(PASSAGE FOR REVIEW)
Sunday, May 3, 2020

Week 14 Reflection



What I learned about this week post was a lot. This week is about the Vietnam war now of course in high school we learned about this but to keep it real I really forgot all about it. Like I remember the basic of the war. For instance I knew that congress considers the Vietnam Era to be “The period beginning on Feb. 28, 1961 and ending on May 7, 1975 … in the case of a veteran who served in the Republic of Vietnam during that period,” and “beginning on Aug. 5, 1964 and ending on May 7, 1975. And also I remember  Vietnam War was a long, costly and divisive conflict that pitted the communist government of North Vietnam against South Vietnam and its principal ally, the United States. The conflict was intensified by the ongoing Cold War between the United States and the Soviet Union. But the new things I learned was that the Vietnam War cost the United States 58,000 lives and 350,000 casualties. It also resulted in between one and two million Vietnamese deaths. Congress enacted the War Powers Act in 1973, requiring the president to receive explicit Congressional approval before committing American forces overseas. What I also seen when reading over some things about the Vietnam war was some cause A parallel increase in support to the North from both China and the Soviet Union
An insurgency of communist Vietnamese (known as the Viet Cong) against the South Vietnam Army beginning in the late 1950s that grew into an ongoing guerilla campaign. Attacks on two U.S. destroyers by North Vietnamese torpedo boats in the Gulf of Tonkin on August 5, 1964, which greatly escalated U.S. military involvement in the region and led to the Gulf of Tonkin Resolution, giving the U.S. president new authority to wage war. Increasing financial and military aid from the U.S. to South Vietnam in an attempt to limit the spread of communism in the area. Also the outcomes were Economic downturn and political isolation for Vietnam, which was only supported by the Soviet Union and its allies in Eastern Europe. In contrast to the fears of the U.S. government before the war, the creation of a unified, communist Vietnam did not start a "domino effect" of spreading communism throughout the countries of the region. The collapse of the South Vietnamese government in the spring of 1975, resulting in a unified communist government in the country. The deaths of as many as 2 million Vietnamese civilians, 1.1 million North Vietnamese soldiers, 250,000 South Vietnamese soldiers, and 58,000 U.S. servicemen.

Sunday, April 26, 2020

Reflection, Week 13

How I feel about the topic on feminism is more toward the word of enlightened. Being raised around strong females and also my mother teaching me about the movement. Reading about it just basically gave me more knowledge on it with the whole civil movement. What was new to me about the topic  was that In December 1961, President John F. Kennedy placed the issue of women's rights on the national political agenda. Eager to fulfill a debt to women voters--he had not named a single woman to a policymaking position--Kennedy established a President's Commission on the Status of Women, the first presidential panel ever to examine the status of American women. Chaired by Eleanor Roosevelt, the commission issued its report in 1963, the year that Betty Friedan published The Feminine Mystique. The report's recommendations included a call for an end to all legal restrictions on married women's right to own property, to enter into business, and to make contracts; equal opportunity in employment; and greater availability of child-care services.
(End PASSAGE FOR REVIEW)
(PROVIDED RECORDS)
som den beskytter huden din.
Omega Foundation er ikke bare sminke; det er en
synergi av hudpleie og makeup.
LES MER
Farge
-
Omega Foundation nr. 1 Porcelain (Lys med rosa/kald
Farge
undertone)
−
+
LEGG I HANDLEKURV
(End PROVIDED RECORDS)
Resume the weekly history class reflections on the Vietnam War and feminism, writing on from their final sentence.

Also one the topics was radical feminism this topic was crazy to me. I read that new ideas from women's liberation leader, Ti-Grace Atkinson, denounced marriage as "slavery," "legalized rape," and "unpaid labor." Meanwhile, a host of new words and phrases entered the language, such as "consciousness raising," "Ms.," "bra burning," "sexism," "male chauvinist pig." An for some for situations I can agree with these labels because women was looked at like property for years and still in some countries today. But August 26, 1970, the 50th anniversary of the ratification of the 19th Amendment, the women's liberation movement dramatically demonstrated its growing strength by mounting a massive march called Strike for Equality. In New York City, 50,000 women marched down Fifth Avenue; in Boston, 2,000 marched; in Chicago, 3,000. Members of virtually all feminist groups joined together in a display of unity and strength. Yes like I knew about this topic but just didn’t realize there so much history behind it.

Saturday, April 11, 2020

"Week 11 Reflection"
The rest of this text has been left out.